> **Requirement**: Given the records below, pull every line with the word "IdeaPad" into the answer.

***** Raw data

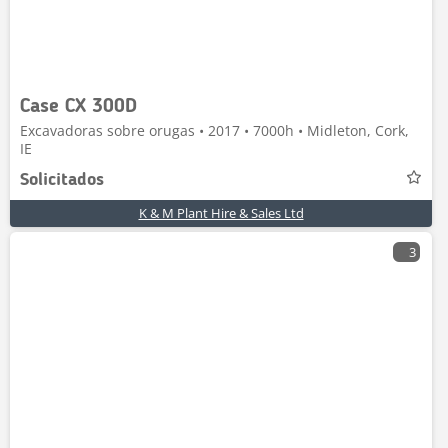
Case CX 300D
Excavadoras sobre orugas • 2017 • 7000h • Midleton, Cork,
IE
Solicitados
K & M Plant Hire & Sales Ltd
3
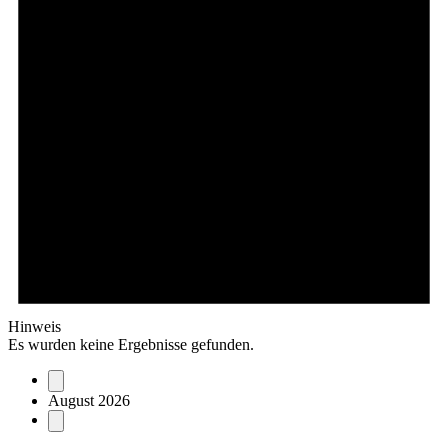
Hinweis
Es wurden keine Ergebnisse gefunden.
August 2026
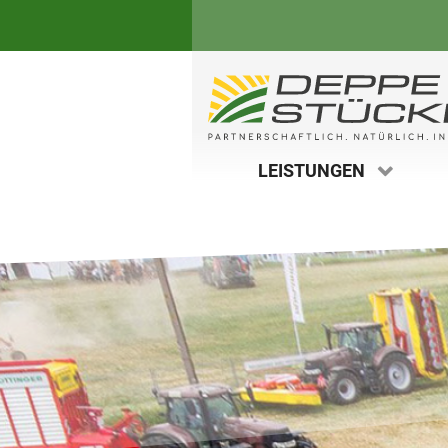
WERKSTATT
BEIDERSEE
ERSATZTEILE
KÖLLEDA
KUNDENDIENST
ROSDORF
SCHULUNGEN
LEISTUNGEN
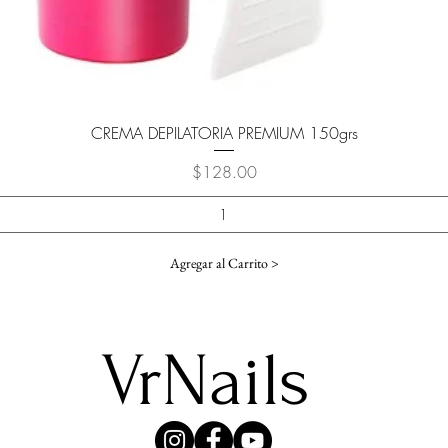
Vista rápida
CREMA DEPILATORIA PREMIUM 150grs
Precio
$128.00
Agregar al Carrito >
VrNails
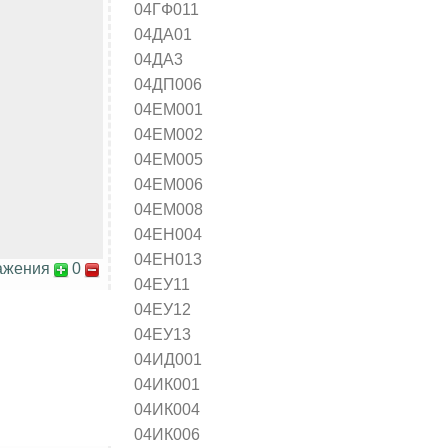
04ГФ011
04ДА01
04ДА3
04ДП006
04ЕМ001
04ЕМ002
04ЕМ005
04ЕМ006
04ЕМ008
04ЕН004
04ЕН013
ажения
0
04ЕУ11
04ЕУ12
04ЕУ13
04ИД001
04ИК001
04ИК004
04ИК006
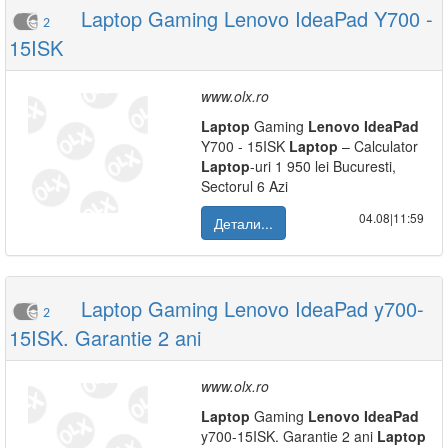
Laptop Gaming Lenovo IdeaPad Y700 -
2
15ISK
www.olx.ro
Laptop
Gaming
Lenovo
IdeaPad
Y700 - 15ISK
Laptop
– Calculator
Laptop
-uri 1 950 lei Bucuresti,
Sectorul 6 Azi
04.08|11:59
Детали...
Laptop Gaming Lenovo IdeaPad y700-
2
15ISK. Garantie 2 ani
www.olx.ro
Laptop
Gaming
Lenovo
IdeaPad
y700-15ISK. Garantie 2 ani
Laptop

**********

> **Answer section**:
Laptop Gaming Lenovo IdeaPad Y700 -
IdeaPad
Laptop Gaming Lenovo IdeaPad y700-
IdeaPad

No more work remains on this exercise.